• _Task instructions_: In the essay on bartending, what four ingredients make up the first drink in the writer's Instagram feed?

‘GOOD TIMES’, AND SOMETHING ABOUT A FROG

The old pond —

a frog jumps in,

sound of water.

- Bashô

It’s Spring. I meet new people. They ask me about what I do. I have difficulties explaining. It’s a bit weird. The care, technique and intelligence applied to - ‘what, a drink ?’ - defies reason. Let’s see … the first drink in my instagram feed, from a bar I don't know, gives :  Southern Comfort, Fermented Quandong, Distilled Peach Water, Tomato Honey. That's what bartending is now, often. Good luck explaining that.

- So, plants and drinks, uh ? You’re a druid, then, hey ?

Well, in a way. But then the same bartenders - and I too - insist we’re not ‘mixologists’. The drinks are part of something else. A ‘something else’, made up of service, music, conversation, … and as I try to explain the words escape me.

Because a wood carver carves wood. A chef sends out food. And all of that - as with most crafts - covers basic needs. It’s simple. But when we say that a bartender tends a bar, we’ve said nothing yet, and our whole addition to society is at best gratuitous, and at worst, well …

Let’s look at the facts.

• _Provided data_:
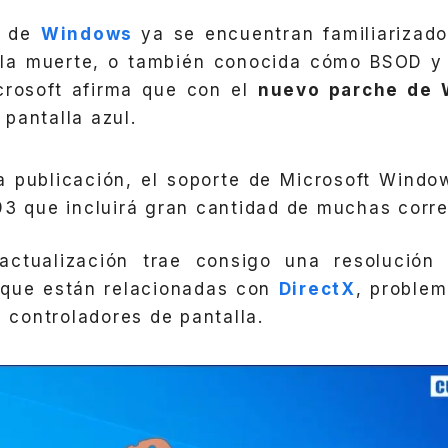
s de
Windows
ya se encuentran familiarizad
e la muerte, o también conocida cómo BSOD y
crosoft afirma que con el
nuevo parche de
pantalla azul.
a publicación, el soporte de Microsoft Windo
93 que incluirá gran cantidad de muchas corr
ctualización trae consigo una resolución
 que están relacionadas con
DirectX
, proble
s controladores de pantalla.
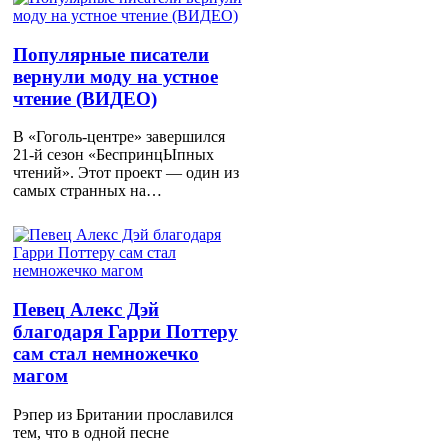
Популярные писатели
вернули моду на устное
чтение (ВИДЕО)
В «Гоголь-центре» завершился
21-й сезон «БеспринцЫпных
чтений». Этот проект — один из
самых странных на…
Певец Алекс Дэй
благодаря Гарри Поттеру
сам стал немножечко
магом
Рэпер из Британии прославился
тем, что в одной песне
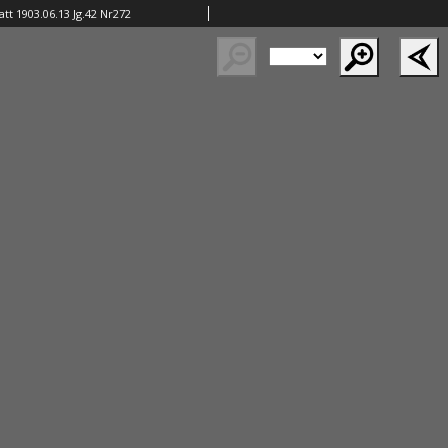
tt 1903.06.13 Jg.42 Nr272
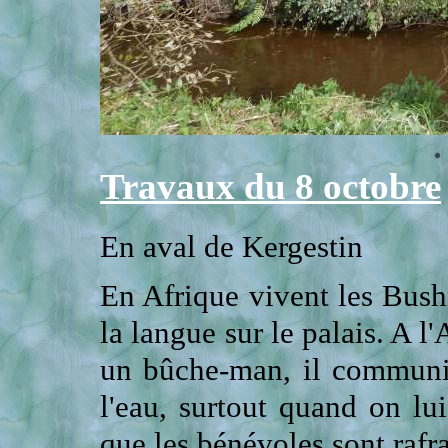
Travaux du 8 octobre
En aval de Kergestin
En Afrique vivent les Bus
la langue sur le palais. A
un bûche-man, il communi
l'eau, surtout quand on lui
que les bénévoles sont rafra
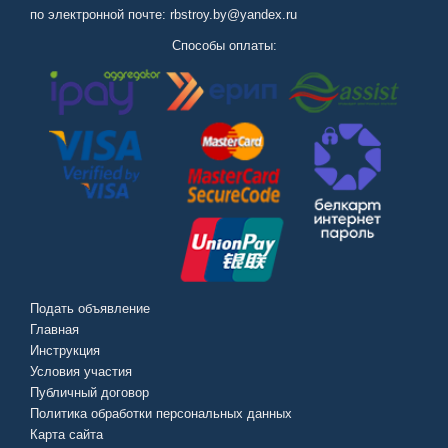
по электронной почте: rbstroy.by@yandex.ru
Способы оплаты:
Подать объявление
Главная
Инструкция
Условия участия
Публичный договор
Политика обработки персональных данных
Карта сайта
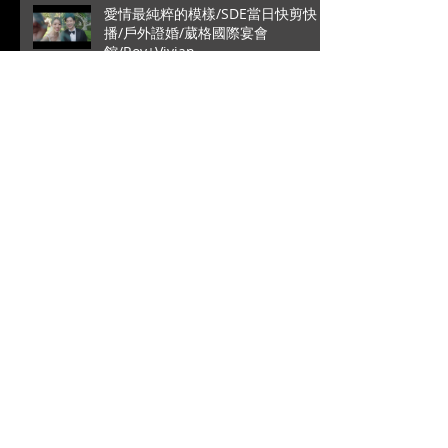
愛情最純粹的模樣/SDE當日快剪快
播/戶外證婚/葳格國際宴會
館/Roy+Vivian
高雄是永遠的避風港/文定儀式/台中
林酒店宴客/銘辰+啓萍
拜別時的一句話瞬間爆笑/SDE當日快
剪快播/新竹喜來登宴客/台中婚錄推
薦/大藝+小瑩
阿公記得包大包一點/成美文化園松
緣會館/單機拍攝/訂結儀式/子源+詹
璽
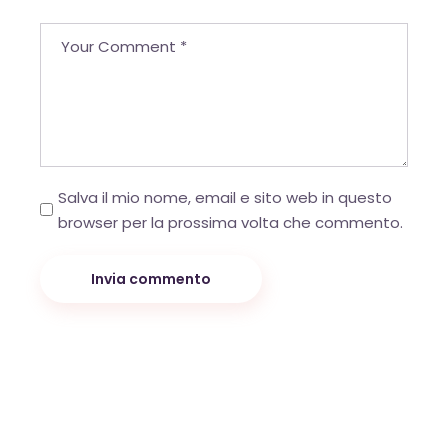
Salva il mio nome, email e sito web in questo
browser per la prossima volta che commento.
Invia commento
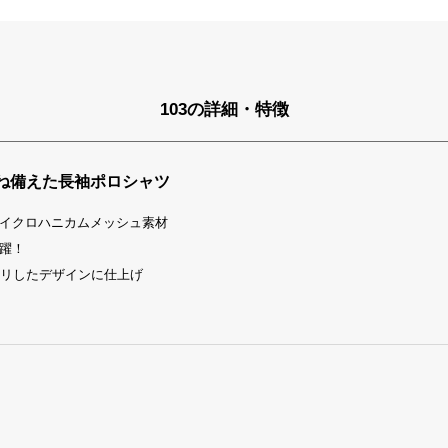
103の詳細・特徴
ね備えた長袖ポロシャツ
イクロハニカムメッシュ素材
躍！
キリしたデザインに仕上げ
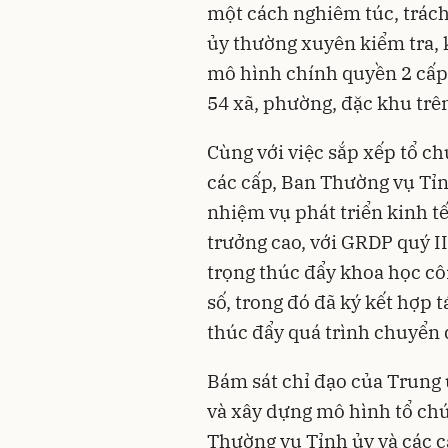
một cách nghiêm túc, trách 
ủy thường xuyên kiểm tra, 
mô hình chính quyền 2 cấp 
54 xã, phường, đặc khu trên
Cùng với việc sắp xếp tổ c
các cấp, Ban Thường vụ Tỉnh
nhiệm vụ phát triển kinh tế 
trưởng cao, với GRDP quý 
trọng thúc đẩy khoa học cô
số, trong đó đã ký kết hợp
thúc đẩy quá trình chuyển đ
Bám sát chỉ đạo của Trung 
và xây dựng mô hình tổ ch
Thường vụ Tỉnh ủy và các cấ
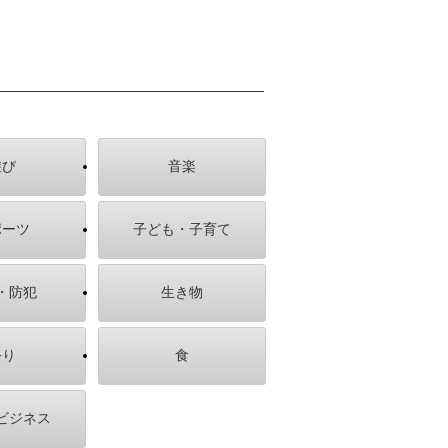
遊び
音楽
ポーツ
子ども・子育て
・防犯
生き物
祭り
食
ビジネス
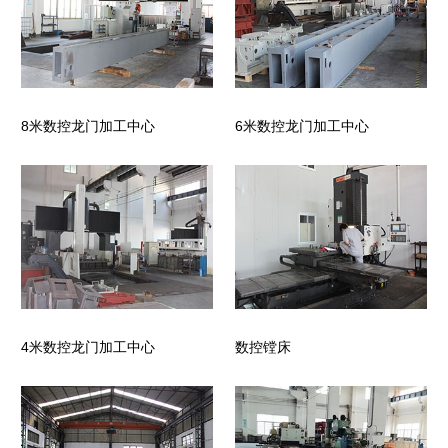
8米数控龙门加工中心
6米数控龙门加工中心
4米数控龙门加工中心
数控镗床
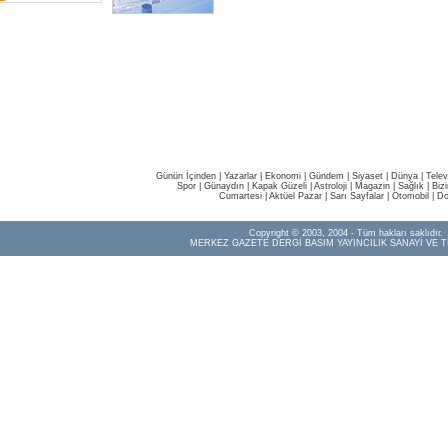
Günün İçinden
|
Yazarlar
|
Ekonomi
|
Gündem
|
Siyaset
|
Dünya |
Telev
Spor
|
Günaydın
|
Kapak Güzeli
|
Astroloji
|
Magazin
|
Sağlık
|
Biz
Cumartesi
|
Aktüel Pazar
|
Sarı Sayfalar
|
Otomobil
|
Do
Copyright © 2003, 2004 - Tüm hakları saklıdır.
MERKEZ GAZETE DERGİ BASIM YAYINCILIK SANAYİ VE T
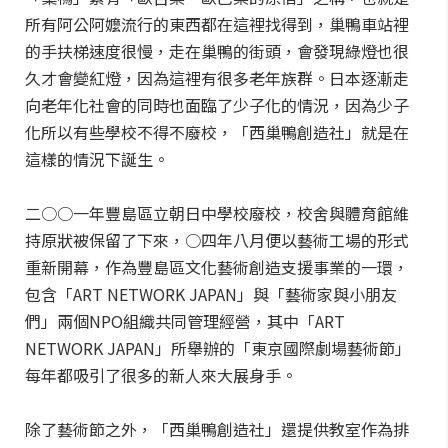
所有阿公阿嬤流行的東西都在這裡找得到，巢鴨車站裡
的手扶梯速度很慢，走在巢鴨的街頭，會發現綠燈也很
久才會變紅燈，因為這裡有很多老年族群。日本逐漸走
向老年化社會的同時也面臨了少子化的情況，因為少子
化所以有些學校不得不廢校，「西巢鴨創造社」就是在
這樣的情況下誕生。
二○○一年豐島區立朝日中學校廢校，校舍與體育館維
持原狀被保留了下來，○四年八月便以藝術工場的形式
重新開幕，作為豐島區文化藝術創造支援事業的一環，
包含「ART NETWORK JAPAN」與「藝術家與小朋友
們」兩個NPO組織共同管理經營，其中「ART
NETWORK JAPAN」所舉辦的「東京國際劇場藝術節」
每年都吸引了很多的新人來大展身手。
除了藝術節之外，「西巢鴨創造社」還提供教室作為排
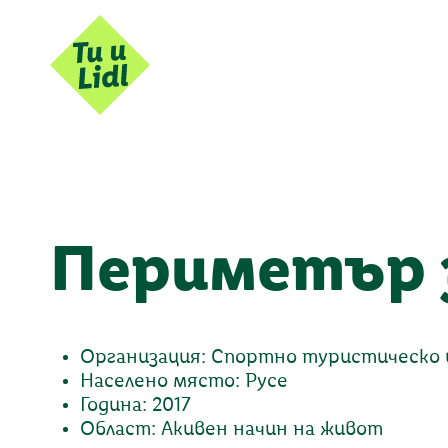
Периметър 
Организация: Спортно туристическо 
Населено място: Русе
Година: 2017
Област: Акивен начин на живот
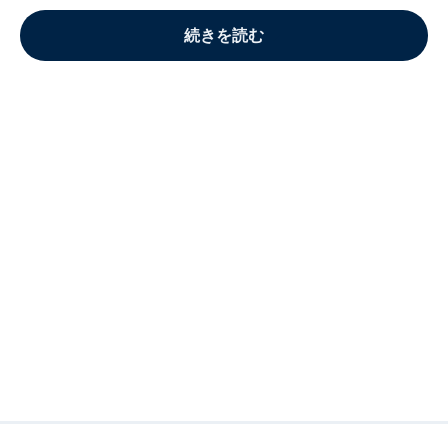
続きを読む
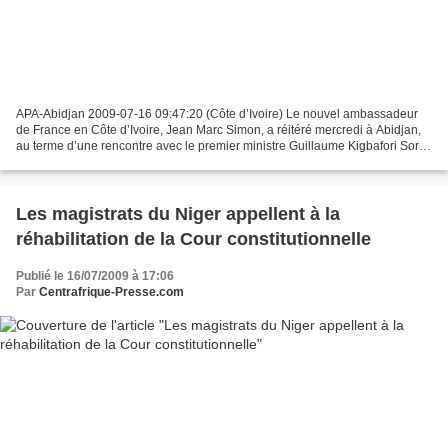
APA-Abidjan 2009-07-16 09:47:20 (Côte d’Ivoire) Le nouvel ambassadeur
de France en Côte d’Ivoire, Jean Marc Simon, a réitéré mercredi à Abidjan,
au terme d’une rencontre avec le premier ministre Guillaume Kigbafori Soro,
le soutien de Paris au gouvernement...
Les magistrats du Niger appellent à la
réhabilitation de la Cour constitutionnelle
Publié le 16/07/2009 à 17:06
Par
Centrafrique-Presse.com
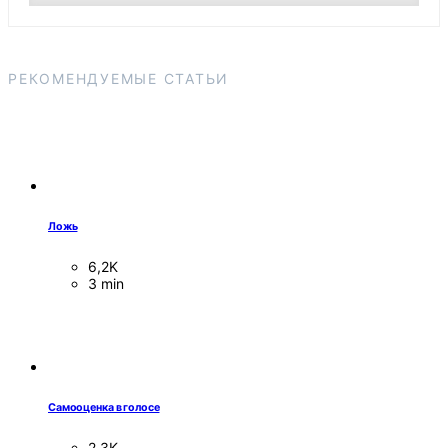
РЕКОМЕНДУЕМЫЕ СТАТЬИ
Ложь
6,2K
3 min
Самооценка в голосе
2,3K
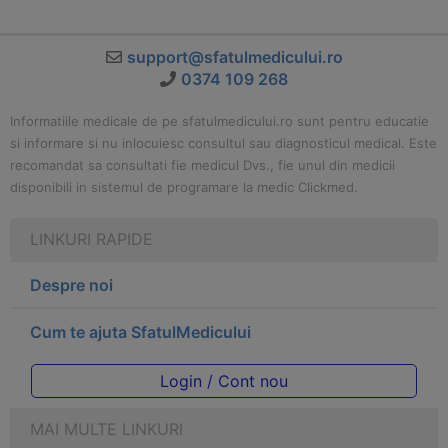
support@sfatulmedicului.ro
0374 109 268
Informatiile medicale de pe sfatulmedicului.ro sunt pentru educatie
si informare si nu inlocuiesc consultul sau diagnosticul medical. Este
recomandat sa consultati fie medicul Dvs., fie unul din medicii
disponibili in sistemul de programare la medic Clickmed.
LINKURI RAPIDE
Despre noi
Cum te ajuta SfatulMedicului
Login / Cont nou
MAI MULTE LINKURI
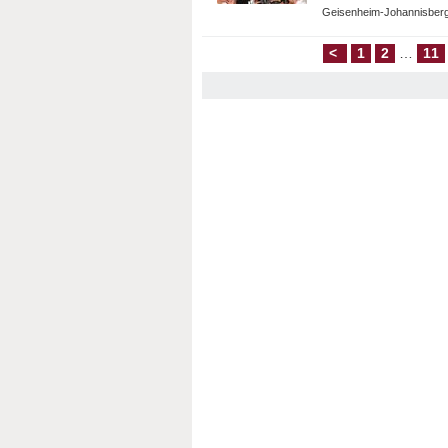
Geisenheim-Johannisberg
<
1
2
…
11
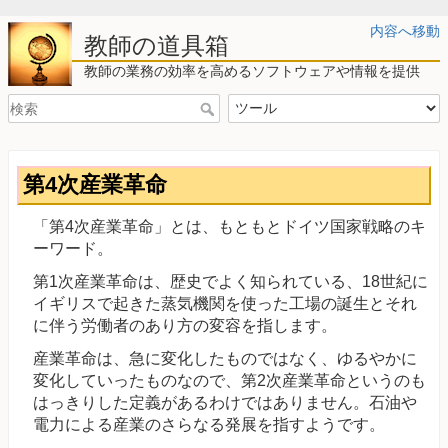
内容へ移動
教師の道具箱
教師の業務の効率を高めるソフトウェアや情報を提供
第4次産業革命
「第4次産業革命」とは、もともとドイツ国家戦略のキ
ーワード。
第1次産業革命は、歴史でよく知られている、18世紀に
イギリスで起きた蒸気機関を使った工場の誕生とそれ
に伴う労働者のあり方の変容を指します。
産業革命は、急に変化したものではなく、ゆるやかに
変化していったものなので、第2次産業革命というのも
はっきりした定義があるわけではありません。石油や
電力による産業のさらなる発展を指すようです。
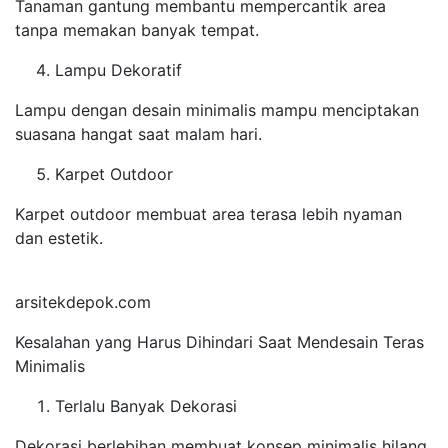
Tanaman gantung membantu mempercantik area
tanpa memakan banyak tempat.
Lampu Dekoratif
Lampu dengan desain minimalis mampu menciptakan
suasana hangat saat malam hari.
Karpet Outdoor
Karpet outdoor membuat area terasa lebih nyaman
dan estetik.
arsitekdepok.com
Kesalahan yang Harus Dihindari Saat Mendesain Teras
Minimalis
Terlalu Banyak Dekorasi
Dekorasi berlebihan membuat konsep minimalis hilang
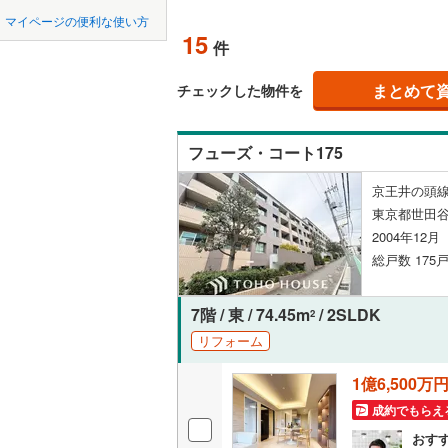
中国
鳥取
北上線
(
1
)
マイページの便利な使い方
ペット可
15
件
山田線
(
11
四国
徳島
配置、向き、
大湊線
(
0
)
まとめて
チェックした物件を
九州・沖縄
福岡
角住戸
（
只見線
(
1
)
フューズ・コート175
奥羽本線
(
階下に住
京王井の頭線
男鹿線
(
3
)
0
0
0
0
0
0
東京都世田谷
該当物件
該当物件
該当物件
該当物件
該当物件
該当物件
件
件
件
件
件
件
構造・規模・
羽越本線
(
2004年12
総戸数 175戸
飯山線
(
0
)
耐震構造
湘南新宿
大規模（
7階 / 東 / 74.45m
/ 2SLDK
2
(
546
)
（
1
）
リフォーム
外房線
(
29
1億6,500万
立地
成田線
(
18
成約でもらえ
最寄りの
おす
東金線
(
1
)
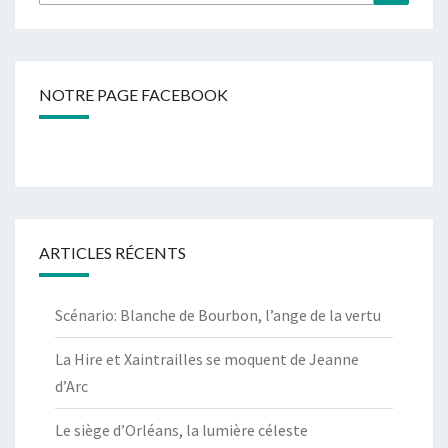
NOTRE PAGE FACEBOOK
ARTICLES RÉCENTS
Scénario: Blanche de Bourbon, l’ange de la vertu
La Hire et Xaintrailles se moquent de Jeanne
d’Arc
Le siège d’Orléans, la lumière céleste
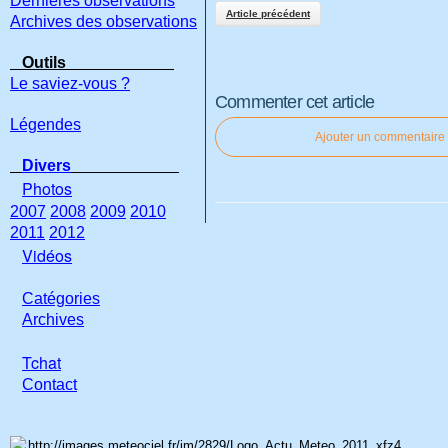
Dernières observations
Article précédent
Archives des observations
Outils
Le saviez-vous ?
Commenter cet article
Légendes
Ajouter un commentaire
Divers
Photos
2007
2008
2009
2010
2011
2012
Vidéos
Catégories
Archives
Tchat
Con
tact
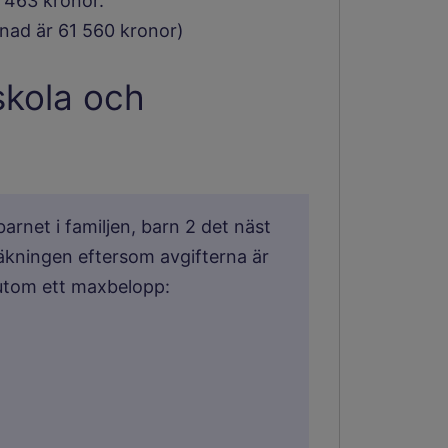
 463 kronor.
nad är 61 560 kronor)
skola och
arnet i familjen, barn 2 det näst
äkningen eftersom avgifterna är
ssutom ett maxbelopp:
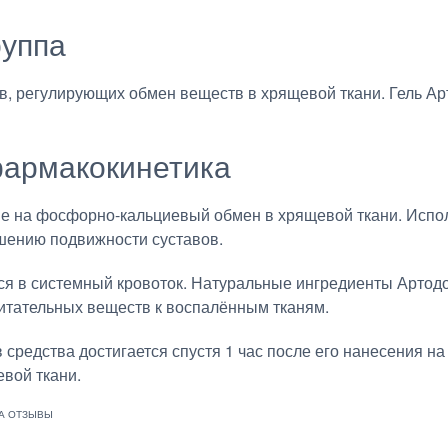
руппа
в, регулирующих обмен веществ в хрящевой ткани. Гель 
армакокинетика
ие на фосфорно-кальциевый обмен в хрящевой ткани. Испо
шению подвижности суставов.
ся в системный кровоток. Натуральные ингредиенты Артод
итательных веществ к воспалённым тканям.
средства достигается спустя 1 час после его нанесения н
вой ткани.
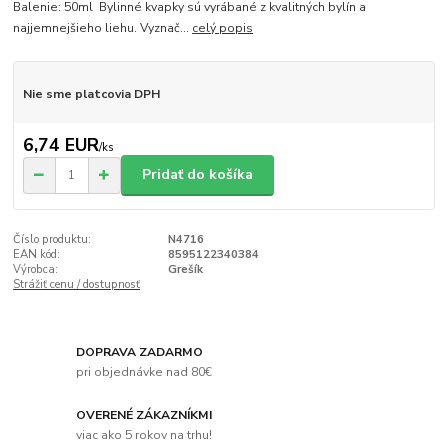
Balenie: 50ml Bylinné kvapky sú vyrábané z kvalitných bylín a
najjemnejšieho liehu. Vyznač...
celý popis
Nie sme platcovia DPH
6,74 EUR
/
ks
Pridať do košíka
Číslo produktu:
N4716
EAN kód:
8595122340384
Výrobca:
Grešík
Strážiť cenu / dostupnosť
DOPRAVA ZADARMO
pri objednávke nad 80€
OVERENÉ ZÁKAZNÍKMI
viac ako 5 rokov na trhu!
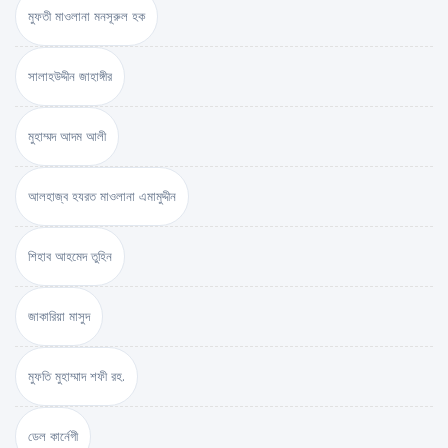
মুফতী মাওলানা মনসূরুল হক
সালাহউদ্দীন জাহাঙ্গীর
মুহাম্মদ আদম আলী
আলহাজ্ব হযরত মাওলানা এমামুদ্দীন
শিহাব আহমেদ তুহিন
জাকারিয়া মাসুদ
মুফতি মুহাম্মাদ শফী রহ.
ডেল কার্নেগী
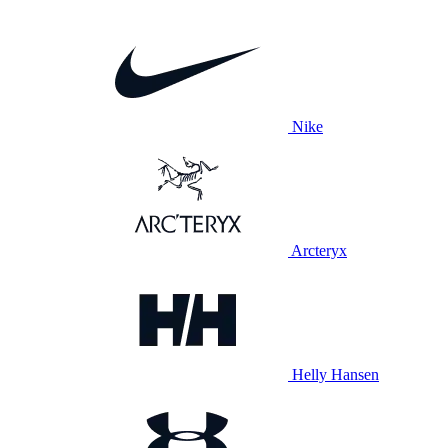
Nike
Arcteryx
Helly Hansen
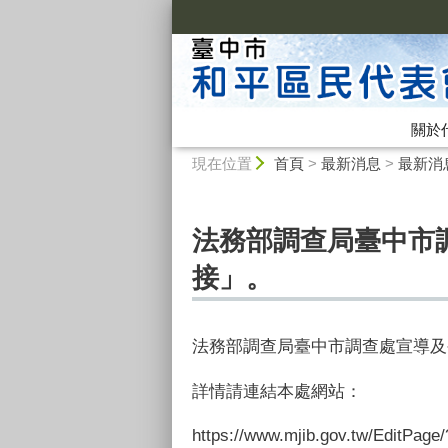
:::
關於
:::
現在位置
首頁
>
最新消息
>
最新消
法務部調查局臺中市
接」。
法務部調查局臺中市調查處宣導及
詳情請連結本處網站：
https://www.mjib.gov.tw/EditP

• _Reply_: Southern Comfort, Fermented Quandong, Distilled Peach Water and Tomato Honey.